→ TASK GOAL: In the records below, how many lines hold the string "mooiste"? Give only the number.

[Collected data]
··········

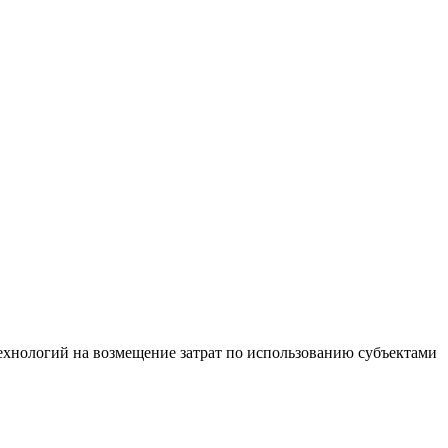
хнологий на возмещение затрат по использованию субъектами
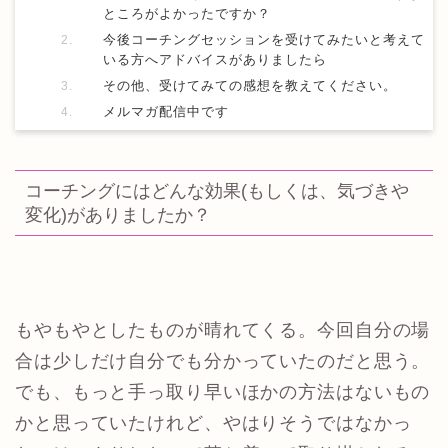
ところがよかったですか？
今後コーチングセッションを受けてみたいと考えて
いる方へアドバイスがありましたら
その他、受けてみての感想を教えてください。
メルマガ配信中です
コーチングにはどんな効果(もしくは、気づきや
変化)がありましたか？
もやもやとしたものが晴れてくる。今回自分の場
合は少しだけ自分でも分かっていたのだと思う。
でも、もっと手っ取り早いほかの方法はないもの
かと思っていたけれど、やはりそうではなかっ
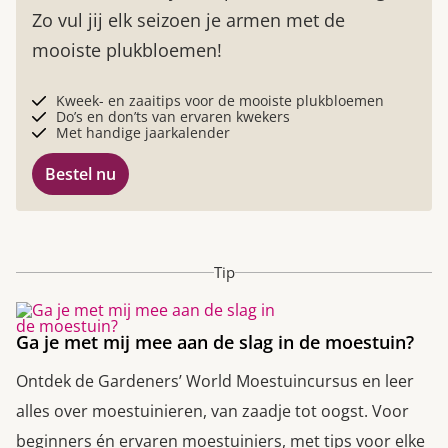
Zo vul jij elk seizoen je armen met de
mooiste plukbloemen!
Kweek- en zaaitips voor de mooiste plukbloemen
Do’s en don’ts van ervaren kwekers
Met handige jaarkalender
Bestel nu
Tip
Ga je met mij mee aan de slag in de moestuin?
Ontdek de Gardeners’ World Moestuincursus en leer
alles over moestuinieren, van zaadje tot oogst. Voor
beginners én ervaren moestuiniers, met tips voor elke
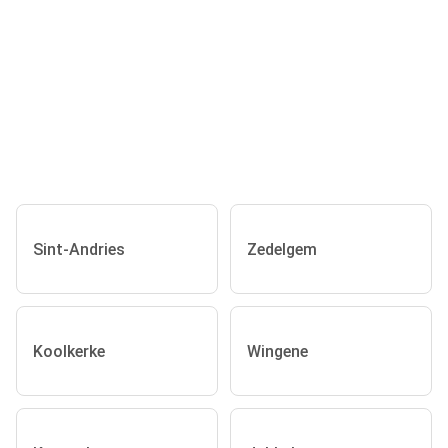
Sint-Andries
Zedelgem
Koolkerke
Wingene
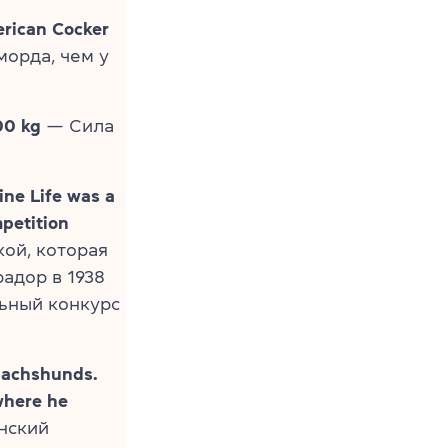
erican Cocker
орда, чем у
00 kg
— Сила
ine Life was a
petition
ой, которая
адор в 1938
льный конкурс
dachshunds.
where he
нский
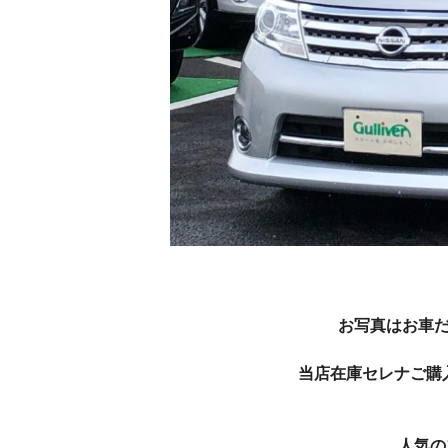
お写真はお車
当店在庫セレナご購
人気の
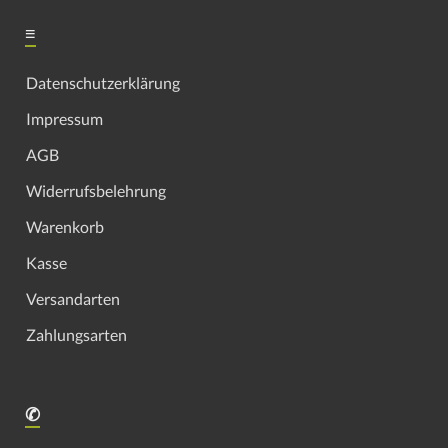
≡
Datenschutzerklärung
Impressum
AGB
Widerrufsbelehrung
Warenkorb
Kasse
Versandarten
Zahlungsarten
✆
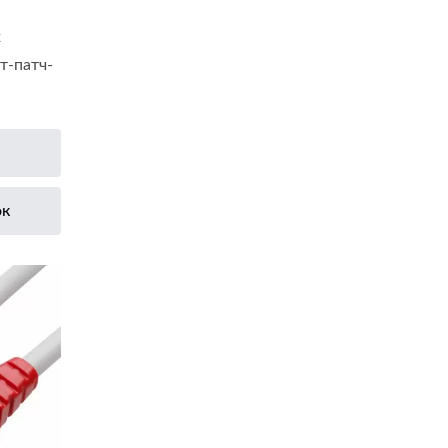
х
т-патч-
ок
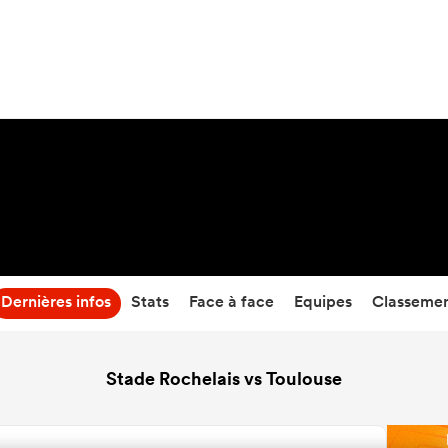
38
-
10
Temps écoulé
Dernières infos
Stats
Face à face
Equipes
Classeme
Stade Rochelais vs Toulouse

··········

→ EXERCISE SOLUTION: 2